_Listing_
* * *
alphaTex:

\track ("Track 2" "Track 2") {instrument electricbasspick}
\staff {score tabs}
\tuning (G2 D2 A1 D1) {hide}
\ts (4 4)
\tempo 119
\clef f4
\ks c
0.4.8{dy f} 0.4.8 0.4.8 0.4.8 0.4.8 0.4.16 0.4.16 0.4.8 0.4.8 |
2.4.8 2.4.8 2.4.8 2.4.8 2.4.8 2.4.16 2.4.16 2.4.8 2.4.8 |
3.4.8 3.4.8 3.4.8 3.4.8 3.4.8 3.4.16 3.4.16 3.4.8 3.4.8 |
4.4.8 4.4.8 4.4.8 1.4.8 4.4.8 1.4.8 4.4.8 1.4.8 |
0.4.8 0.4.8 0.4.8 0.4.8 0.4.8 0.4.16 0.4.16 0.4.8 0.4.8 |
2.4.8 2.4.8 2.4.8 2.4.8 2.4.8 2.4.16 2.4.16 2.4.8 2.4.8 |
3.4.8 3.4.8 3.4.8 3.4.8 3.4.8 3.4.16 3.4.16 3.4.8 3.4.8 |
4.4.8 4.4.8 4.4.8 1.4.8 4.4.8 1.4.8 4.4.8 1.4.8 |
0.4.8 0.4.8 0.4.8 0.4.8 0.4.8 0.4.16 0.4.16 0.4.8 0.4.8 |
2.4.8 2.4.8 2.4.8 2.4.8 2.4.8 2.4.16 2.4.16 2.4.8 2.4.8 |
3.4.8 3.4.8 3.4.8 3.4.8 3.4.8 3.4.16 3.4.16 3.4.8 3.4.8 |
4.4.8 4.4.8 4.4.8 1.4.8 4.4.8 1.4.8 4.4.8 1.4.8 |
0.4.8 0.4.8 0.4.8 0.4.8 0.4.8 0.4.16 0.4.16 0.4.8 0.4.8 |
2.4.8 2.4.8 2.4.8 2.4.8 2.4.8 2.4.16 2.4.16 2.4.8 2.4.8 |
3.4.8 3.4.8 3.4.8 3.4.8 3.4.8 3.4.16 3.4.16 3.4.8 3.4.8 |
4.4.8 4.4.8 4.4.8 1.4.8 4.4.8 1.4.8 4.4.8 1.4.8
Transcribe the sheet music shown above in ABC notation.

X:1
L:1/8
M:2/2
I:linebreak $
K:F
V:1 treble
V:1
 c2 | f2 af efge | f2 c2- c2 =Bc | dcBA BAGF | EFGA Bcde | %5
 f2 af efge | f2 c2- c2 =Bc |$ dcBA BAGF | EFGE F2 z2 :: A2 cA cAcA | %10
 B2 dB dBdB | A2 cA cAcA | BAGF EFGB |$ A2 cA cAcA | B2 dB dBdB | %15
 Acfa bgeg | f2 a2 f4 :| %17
* * *
_Aim_
How many lines of the material above contain the string "dcBA"? Reply with the number only.

_Expected output_
2